La 4T llegó al poder con la promesa de la lucha anticorrupción… que se limitó a múltiples apariciones de un pañuelo blanco en la conferencia matutina, pero dejó morir el mecanismo diseñado por la sociedad: el Sistema Nacional Anticorrupción. Todos los casos anteriores palidecen frente a escándalos como el desfalco en SEGALMEX, los sobres de dinero entregados a sus familiares “para el movimiento” y el porcentaje de asignaciones directas de contratistas (con empresas creadas al efecto y administradas por familiares de la cúpula morenista). López Obrador sólo atinaba a indignarse frente a las cámaras, prometía llevar las investigaciones “hasta sus últimas consecuencias” y justificaba a sus amigos involucrados como “víctimas de los malos”.
Otra reacción del expresidente, como en el caso de su hermano Pío López Obrador, fue calificar el escándalo como “montaje de sus adversarios neoliberales” y acusó al mensajero (Loret de Mola) de ser mafioso protegido. La narrativa presidencial socavó la credibilidad del discurso anticorrupción y demostró que la supuesta superioridad moral no se tradujo en aplicación de la ley.
Ahora, Sheinbaum enfrenta el “huachicol fiscal”, el escándalo de corrupción más grave que se ha presentado en la historia de México.
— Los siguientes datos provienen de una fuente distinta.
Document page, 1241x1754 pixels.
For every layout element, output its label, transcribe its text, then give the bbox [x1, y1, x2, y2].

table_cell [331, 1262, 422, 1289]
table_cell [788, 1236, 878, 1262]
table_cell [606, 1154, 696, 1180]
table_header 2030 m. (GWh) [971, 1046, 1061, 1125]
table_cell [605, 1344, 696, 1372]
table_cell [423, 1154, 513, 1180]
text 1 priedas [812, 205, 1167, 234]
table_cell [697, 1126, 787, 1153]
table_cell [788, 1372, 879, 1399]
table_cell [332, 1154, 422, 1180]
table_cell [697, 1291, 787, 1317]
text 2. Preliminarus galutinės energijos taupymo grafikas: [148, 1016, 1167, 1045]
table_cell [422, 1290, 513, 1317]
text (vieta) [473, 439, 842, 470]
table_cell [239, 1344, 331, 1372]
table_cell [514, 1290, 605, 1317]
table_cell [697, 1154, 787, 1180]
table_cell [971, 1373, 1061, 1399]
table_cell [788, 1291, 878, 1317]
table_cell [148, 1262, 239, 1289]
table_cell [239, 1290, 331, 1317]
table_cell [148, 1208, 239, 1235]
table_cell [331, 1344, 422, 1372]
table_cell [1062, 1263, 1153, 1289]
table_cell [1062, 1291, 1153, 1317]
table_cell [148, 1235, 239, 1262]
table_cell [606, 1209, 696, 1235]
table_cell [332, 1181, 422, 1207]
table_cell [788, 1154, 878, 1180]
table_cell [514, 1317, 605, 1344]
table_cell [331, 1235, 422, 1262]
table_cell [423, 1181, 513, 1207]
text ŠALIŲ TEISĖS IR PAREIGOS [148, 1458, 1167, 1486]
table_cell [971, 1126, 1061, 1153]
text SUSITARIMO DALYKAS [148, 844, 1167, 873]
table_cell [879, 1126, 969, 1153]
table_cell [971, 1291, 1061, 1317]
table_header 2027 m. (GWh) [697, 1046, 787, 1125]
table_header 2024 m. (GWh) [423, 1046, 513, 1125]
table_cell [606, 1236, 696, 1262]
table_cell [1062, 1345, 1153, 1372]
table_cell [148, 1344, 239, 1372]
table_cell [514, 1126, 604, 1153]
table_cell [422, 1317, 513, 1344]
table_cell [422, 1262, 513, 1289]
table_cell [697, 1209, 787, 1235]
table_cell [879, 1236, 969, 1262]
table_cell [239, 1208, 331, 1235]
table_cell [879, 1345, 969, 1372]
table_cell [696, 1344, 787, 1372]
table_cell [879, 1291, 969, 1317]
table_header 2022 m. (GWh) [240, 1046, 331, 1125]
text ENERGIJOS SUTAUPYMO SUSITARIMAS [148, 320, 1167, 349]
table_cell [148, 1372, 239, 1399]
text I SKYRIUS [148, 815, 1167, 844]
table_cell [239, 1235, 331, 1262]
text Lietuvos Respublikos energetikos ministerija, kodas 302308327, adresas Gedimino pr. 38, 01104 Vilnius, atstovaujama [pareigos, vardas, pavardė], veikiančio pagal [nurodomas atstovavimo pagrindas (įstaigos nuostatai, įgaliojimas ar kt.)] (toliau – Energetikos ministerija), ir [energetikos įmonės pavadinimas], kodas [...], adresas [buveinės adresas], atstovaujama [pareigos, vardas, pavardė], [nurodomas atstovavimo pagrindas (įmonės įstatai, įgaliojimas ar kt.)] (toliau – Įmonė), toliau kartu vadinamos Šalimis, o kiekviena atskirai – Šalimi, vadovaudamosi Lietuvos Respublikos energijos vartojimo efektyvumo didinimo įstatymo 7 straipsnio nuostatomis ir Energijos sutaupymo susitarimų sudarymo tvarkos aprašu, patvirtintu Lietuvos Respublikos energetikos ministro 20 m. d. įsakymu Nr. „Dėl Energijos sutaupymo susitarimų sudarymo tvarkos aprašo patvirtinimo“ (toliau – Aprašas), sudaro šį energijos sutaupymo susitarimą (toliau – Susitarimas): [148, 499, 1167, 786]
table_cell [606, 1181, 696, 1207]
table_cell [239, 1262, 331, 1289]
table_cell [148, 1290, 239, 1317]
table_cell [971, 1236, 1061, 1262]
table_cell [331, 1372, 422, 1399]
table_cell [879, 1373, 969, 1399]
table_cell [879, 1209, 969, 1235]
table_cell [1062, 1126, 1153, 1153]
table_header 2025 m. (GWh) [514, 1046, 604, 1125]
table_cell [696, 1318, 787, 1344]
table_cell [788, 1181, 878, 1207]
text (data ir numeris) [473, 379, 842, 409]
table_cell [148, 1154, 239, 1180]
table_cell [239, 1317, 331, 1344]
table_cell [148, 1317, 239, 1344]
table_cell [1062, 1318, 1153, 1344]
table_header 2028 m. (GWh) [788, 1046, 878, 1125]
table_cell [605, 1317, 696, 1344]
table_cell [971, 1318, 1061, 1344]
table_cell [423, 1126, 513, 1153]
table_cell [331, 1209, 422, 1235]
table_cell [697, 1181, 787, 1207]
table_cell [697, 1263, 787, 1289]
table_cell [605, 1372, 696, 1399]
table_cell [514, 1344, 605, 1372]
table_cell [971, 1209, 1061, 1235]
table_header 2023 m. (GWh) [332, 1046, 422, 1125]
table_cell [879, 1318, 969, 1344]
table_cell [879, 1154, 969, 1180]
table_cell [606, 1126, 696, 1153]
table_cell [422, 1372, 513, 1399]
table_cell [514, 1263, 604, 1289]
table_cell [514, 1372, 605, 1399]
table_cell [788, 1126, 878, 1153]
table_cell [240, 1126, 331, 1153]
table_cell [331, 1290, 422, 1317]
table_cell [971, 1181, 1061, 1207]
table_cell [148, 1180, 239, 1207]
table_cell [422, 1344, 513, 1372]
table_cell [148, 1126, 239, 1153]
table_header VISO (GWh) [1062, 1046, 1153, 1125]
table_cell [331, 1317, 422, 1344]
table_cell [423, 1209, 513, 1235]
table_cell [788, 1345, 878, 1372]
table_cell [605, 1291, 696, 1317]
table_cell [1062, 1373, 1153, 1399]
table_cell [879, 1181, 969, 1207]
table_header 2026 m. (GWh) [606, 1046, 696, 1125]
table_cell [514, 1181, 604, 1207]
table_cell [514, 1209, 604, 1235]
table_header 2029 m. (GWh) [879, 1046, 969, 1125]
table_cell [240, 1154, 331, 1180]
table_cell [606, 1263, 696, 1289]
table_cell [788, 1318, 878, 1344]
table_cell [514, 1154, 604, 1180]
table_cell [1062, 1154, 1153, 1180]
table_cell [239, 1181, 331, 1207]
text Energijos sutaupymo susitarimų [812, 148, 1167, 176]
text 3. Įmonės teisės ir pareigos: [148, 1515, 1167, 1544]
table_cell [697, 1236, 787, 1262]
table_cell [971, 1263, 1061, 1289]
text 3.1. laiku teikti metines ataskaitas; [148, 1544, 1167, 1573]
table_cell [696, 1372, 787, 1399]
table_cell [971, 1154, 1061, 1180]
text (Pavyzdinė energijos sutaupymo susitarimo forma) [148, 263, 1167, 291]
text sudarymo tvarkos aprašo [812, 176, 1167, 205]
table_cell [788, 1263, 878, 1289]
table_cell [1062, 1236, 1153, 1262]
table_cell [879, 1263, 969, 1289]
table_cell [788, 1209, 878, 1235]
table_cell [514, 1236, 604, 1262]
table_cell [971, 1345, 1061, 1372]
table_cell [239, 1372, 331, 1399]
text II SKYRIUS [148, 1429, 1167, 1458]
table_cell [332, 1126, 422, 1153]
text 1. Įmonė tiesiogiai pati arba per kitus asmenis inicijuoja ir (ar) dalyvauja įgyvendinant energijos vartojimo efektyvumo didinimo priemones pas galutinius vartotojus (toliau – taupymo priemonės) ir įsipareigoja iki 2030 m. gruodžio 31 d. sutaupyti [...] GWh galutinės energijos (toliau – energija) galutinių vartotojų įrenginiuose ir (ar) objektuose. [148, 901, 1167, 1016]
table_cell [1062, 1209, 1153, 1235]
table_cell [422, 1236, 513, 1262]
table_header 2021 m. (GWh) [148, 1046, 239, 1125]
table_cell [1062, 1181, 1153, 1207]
El robo directo y contrabando de petróleo crudo y combustibles a través de aduanas, evadiendo impuestos, representa el mecanismo para que las instituciones del Estado se roben a sí mismas, con amplia participación de privados en inmensas redes de complicidad. Según el análisis realizado por Barnés Castro, la afectación a Pemex, sólo por robo directo de crudo (en el sexenio anterior), se estima en 17,200 millones de dólares, y la evasión fiscal es de 11,000 millones de dólares. Con todo lo grave que es este asunto, la pregunta está en el aire: ¿marcará esto el declive de la actual administración?
Así pues, la impunidad sigue tan campante: quien la hace no la paga. Quizá México requiera un nuevo “acuerdo social” que articule la lucha contra este flagelo, una batalla por el cambio cultural tanto en la sociedad como en el gobierno, que recupere la confianza en las instituciones que deberían funcionar para mejorar la calidad de vida en el país a través del control y la impartición de justicia. No parece conveniente que las medidas “anticorrupción” que se toman sean reacciones a la presión estadounidense ante la amenaza de nuevos aranceles. Mexicanas y mexicanos requerimos desnormalizar la corrupción, con principios éticos de integridad y honestidad.
La aplicación del estado de derecho empieza en la exigencia individual de que “quien la hace, la paga”, incluidos los hijos del expresidente y múltiples familiares de la cúpula morenista. El empoderamiento de ciudadanos vigilantes que exijan el pleno funcionamiento de la transparencia, que denuncien, defiendan la libertad de expresión y, principalmente, respeten la ley y exijan su correcta aplicación para crear contrapesos esenciales cuando las instituciones fallan, es el piso que nos toca poner.